Extract to read -
When I was a child, I remember what appeared to be my first bus ride from Parkers Corner, Miles Green going to Audley for one penny fare on a Johnson's bus. I think it was red and the name and make of the bus could have been Napier. What sticks in my mind was the name " Overland " and I have never heard of the name since. I always associated the Johnson buses with the bulder in Audley who previously had Foden steam wagons for heavy haulage and also had the sand quarry in Rye Hills prior to Harry Ellerton of Scot Hay.
The Potteries electric traction tram kept their name for quite some time on their buses that came frpm Newcastle to Miles Green via Black Bank, Alsagers Bank, Halmerend, Miles Green and Victoria Place. They were known as the PET's for short. Obviously as trams went out of business it was renamed PMT. I remember Sammy Dean (Dean & Holdcroft) had a W & G " Bluebird " bus and was I reckon the greatest bus of all time. It was ha'penny fare from Parkers Corner to Halmerend School. Sammy , more often than not, would pile us on and let us go free but it wasn't long before Pooles buses more or less took over. Then there were Rowleys buses with green and cream Livery of Miles Green which took the Newcastle to Stoke route.The trams were very much in evidence from Newcastle to Stoke and there was always a race for customers between trams and buses. Sounds daft but you could post a letter on a tram in those days. And that reminds me; a postman in uniform looked quite a site. He had a cap, more like a coal scuttle and he carried a large Hessian bag with straps. Just seeing a postman without receiving mail was sufficient in itself. They had two deliveries per day then. Even the breadman from the Co-op had a uniform and would blow a whistle when alighting from his van and you would go with your token or checks and swap them for a loaf or two. He would say " What do you want today Mrs...? "
The milkman was different from today's milkman as usually local farmers brought the milk on the milk float in churns and would measure half a pint or a pint of milk into cans for you. Frankie Tavnor was one of our real characters and a local farmer. My mother used to tease him and say " Hello Frankie, it's been raining again and you've left the lids off ! " This teasing comment used to send him crackers and with eyes afire he'd answer with "I'll get you Crossey ". He'd think nothing of flicking his horsewhip at you when going passed. But other times he'd act quite the opposite and you could hitch a lift off him, on the way to school. It seemed an age of nicknames, even the status conscious people had their names shortened.
The grocers representative from Melias, Newcastle would come for your order at night and bring bits and pieces for you. Other errand my younger brother, Alb and I did was taking our hen's eggs for hatching to a mate of my Dad's at Burley pit. This meant a mile walk each way with strict orders of " don't you crack any of those eggs or you'll know about it ".I was walking towards Apedale at the side of the rilway track hoping to see a locomotive so Icould wave to the crew as it went past and that is how perhaps one got broken!

Work to be completed -
Answer these about the memoir above:
1. What name on the Johnson's bus does the writer remember?
2. How many mail deliveries were there each day at that time?
3. What did local farmers carry the milk in on the milk float?

Material shown -
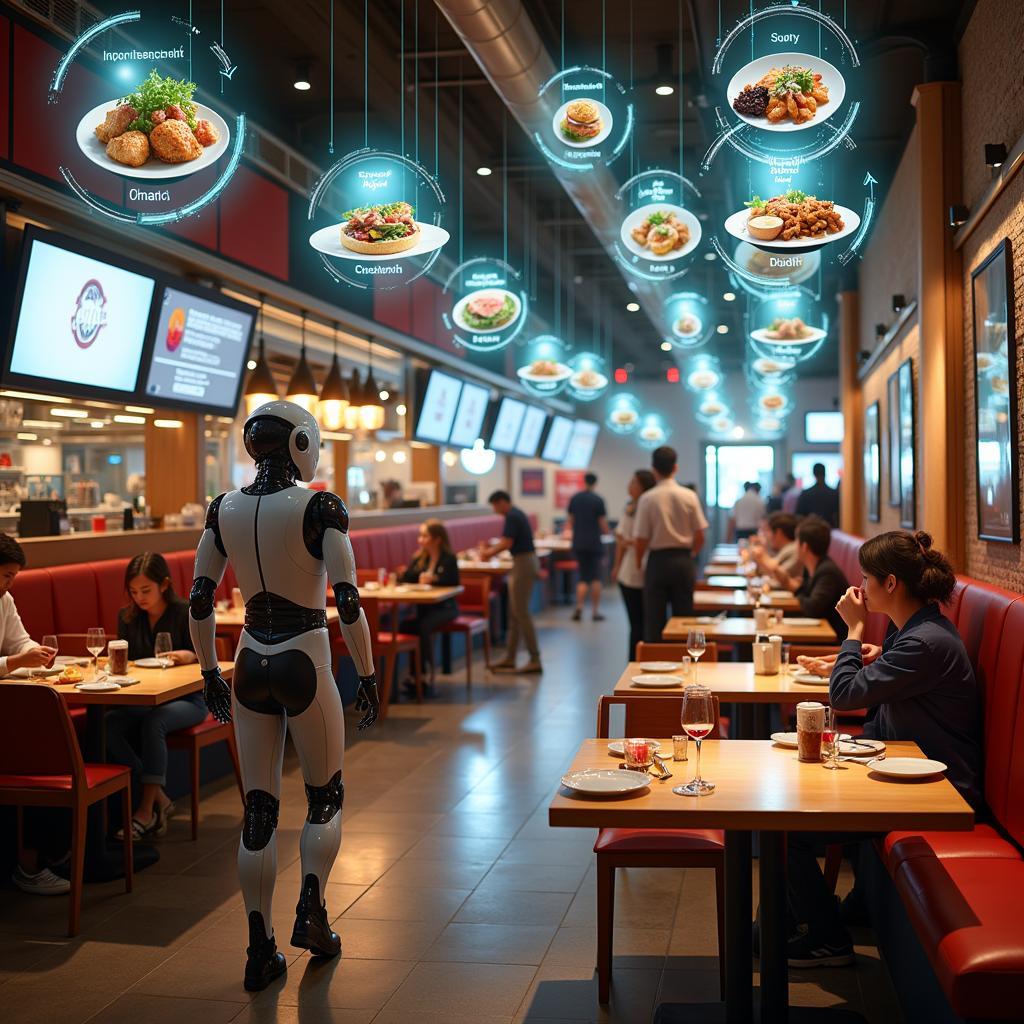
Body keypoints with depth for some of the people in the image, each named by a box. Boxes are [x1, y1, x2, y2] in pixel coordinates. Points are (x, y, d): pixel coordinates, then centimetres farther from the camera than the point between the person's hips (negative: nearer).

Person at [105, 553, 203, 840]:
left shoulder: (187, 613, -6)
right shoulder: (128, 617, 7)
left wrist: (188, 656, -27)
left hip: (186, 698, -5)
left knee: (153, 723, -36)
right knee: (107, 725, -25)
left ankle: (146, 809, -27)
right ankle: (159, 798, -18)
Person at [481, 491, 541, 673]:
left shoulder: (512, 517, -15)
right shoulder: (517, 513, 16)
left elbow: (507, 543, -20)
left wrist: (490, 552, -6)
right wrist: (492, 547, 16)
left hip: (523, 564, -10)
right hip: (526, 562, 10)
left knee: (521, 613, -6)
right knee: (514, 614, 13)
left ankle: (535, 659, -4)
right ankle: (510, 658, 18)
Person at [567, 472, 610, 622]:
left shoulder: (574, 499, 3)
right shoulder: (598, 500, -10)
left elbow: (570, 522, 10)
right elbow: (603, 524, -7)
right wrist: (605, 531, 14)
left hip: (578, 543, 4)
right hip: (594, 543, -4)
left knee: (583, 577, 11)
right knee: (595, 578, 5)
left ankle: (579, 608, -6)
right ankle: (595, 611, 6)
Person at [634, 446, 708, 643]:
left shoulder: (647, 499, -9)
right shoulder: (689, 496, -4)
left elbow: (641, 540, -9)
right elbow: (700, 537, -1)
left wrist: (638, 562, 9)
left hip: (658, 560, -2)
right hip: (683, 560, 2)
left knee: (654, 622, 5)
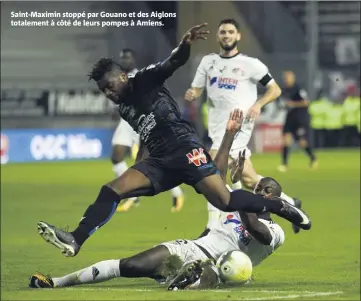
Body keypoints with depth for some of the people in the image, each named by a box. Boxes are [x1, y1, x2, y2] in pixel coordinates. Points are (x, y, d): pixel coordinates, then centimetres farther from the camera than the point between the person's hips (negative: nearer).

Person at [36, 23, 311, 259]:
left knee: (225, 201, -18)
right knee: (112, 190, -11)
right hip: (159, 161, 7)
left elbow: (173, 63, -15)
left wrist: (186, 45, -38)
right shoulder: (124, 109, 20)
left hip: (184, 148, -7)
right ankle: (75, 241, -22)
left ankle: (280, 207, 3)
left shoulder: (145, 81, 2)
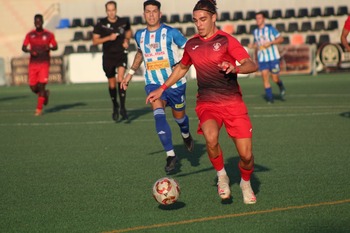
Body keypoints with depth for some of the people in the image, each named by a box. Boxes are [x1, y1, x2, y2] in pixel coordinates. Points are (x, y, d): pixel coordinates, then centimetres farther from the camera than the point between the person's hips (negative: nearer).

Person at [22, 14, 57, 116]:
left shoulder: (49, 35, 1)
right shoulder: (30, 35, 5)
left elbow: (55, 46, 9)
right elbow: (23, 47, 7)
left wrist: (49, 47, -14)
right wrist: (29, 51, -15)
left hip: (44, 63, -2)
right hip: (33, 64, 2)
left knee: (41, 85, -12)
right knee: (33, 87, 0)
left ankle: (39, 109, -4)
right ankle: (45, 94, 34)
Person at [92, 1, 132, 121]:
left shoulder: (123, 22, 0)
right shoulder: (101, 24, -6)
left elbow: (129, 31, 21)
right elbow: (95, 41, -9)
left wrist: (126, 40, 1)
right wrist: (108, 38, -22)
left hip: (121, 54, 0)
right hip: (108, 56, 1)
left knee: (120, 79, -19)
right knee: (112, 83, 8)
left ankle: (122, 107, -17)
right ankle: (115, 107, 29)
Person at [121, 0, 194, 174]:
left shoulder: (170, 33, -10)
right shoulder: (140, 35, 5)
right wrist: (131, 73, 26)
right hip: (153, 83, 2)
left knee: (179, 116, 13)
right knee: (158, 114, -21)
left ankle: (186, 135, 50)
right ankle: (170, 155, -18)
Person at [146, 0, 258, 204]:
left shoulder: (226, 40, -6)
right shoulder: (192, 45, 8)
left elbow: (252, 65, -14)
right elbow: (182, 68, 28)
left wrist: (235, 68, -34)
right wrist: (162, 89, 26)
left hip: (233, 103, -2)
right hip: (207, 104, 2)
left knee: (246, 155, -5)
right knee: (211, 138, -31)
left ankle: (246, 183, 28)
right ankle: (222, 176, -4)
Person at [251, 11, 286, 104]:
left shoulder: (270, 28, -5)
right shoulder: (255, 31, 10)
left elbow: (280, 39, -6)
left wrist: (270, 43, -18)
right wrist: (253, 45, 2)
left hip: (273, 57, -4)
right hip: (262, 58, 4)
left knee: (275, 78, -3)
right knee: (265, 77, -7)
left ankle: (281, 88, 30)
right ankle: (270, 98, -2)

Exercise response -
1. "Overland"
2. Two
3. Churns